Aim of the task: According to the article on Ozersk, what nuclear plant was the city built to cover up?

Excerpted text START

Russian City Called 'Graveyard of the Earth,' Closed Off to Visitors
The 1970 film "China Syndrome" shocked the world about the crippling effects of nuclear accidents. However, for one city in Russia, residents lived in such conditions where nuclear accidents were a norm. Contaminated water and poison berries plague Ozersk, dubbed as the "Graveyard of the Earth."
For the 100,000 citizens living in Ozersk, life was bountiful even in times when the rest of Russia crawled through poverty. Tucked in the Ural Mountains, residents of Ozersk had plentiful sources for food, lived in private apartments, sent their children to well-regarded schools, and had access to great healthcare.
Yet, there is a downside to living in the place called "Graveyard of the Earth." According to a report by the Guardian, water is contaminated, berries and mushrooms are poisoned, and the children are sick. City 40, another name for the city of Ozersk, was the site of Soviet Union's nuclear weapons program.
It has been 70 years since the city was built to cover up the Mayak nuclear plant. Residents of Ozersk have been plagued by nuclear accidents due to the waste dumped into rivers and lakes.
"The rate of cancer is enormous and their kids are born with cancer," stated amira Goetschel, who had produced the documentary City 40. "They die with cancer. But they take it as part of life."
Despite the harsh conditions of Ozersk, why do citizens continue to live in the city? The answer is simple, they had no choice. For the first several years, residents were banned from leaving the city. Communication with the outside world was also prohibited. Thankfully, the conditions have changed.
On certain days, citizens of Ozersk may obtain an exit visa to leave the closed city. However, residents would lose the privilege to return to Ozersk. As for other Russians and foreigners, an approval to enter the closed city is required.
"You know, it's double barbed-wire fences, it's heavily guarded," added Goetschel.

Excerpted text END
Entries supplied START

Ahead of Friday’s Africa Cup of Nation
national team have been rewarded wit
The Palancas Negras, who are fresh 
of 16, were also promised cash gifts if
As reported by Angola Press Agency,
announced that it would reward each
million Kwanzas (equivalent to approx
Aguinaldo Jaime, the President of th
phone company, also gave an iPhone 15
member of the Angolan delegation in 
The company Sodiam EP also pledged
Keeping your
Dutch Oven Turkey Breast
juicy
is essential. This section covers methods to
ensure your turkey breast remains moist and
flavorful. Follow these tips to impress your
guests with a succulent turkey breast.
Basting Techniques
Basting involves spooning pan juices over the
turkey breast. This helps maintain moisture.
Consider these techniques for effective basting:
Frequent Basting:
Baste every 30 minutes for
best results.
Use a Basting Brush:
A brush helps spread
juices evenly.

Entries supplied END
Entries supplied START

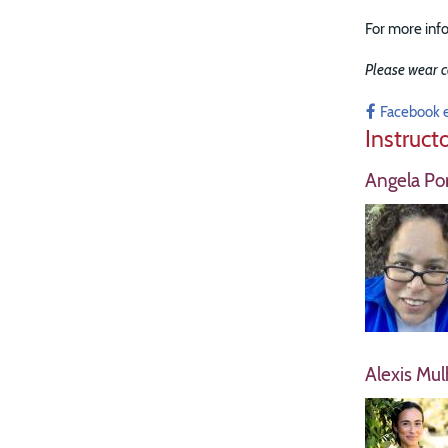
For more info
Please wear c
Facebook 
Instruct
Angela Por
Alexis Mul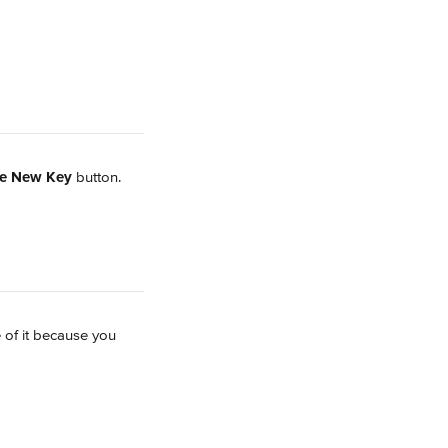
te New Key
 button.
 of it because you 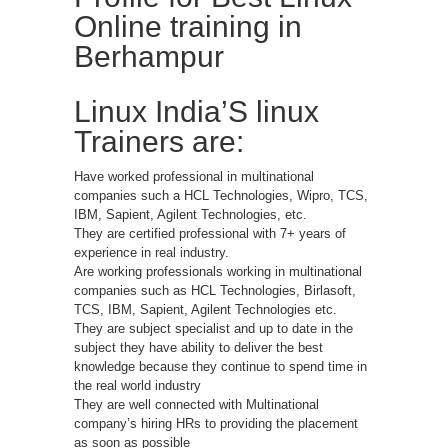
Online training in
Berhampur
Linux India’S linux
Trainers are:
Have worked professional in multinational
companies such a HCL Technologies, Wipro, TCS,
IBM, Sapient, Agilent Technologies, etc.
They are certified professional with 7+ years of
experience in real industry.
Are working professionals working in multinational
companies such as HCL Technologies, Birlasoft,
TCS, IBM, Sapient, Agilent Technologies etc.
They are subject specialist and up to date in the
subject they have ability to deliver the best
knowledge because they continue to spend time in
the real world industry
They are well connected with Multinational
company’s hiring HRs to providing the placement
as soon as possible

Entries supplied END

Answer to this problem: The Mayak nuclear plant.